§ Task objective: Switch "Prop saver" to "Propeller saver" wherever it occurs in the listing, and write out all its lines again with nothing else altered. Omit the pictures from your answer.

Transcribed page contents
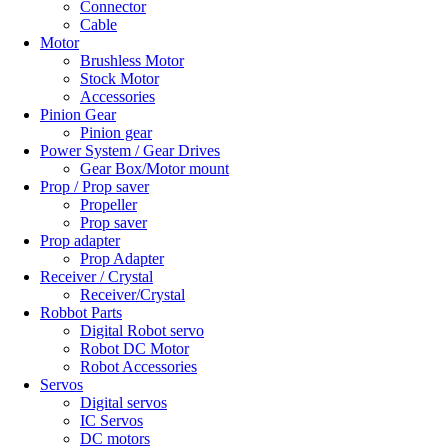
Connector
Cable
Motor
Brushless Motor
Stock Motor
Accessories
Pinion Gear
Pinion gear
Power System / Gear Drives
Gear Box/Motor mount
Prop / Prop saver
Propeller
Prop saver
Prop adapter
Prop Adapter
Receiver / Crystal
Receiver/Crystal
Robbot Parts
Digital Robot servo
Robot DC Motor
Robot Accessories
Servos
Digital servos
IC Servos
DC motors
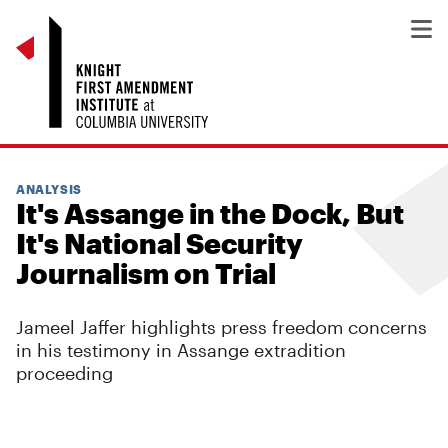
ANALYSIS
It's Assange in the Dock, But
It's National Security
Journalism on Trial
Jameel Jaffer highlights press freedom concerns
in his testimony in Assange extradition
proceeding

§ Written reply:
Connector
Cable
Motor
Brushless Motor
Stock Motor
Accessories
Pinion Gear
Pinion gear
Power System / Gear Drives
Gear Box/Motor mount
Prop / Propeller saver
Propeller
Propeller saver
Prop adapter
Prop Adapter
Receiver / Crystal
Receiver/Crystal
Robbot Parts
Digital Robot servo
Robot DC Motor
Robot Accessories
Servos
Digital servos
IC Servos
DC motors
ANALYSIS
It's Assange in the Dock, But
It's National Security
Journalism on Trial
Jameel Jaffer highlights press freedom concerns
in his testimony in Assange extradition
proceeding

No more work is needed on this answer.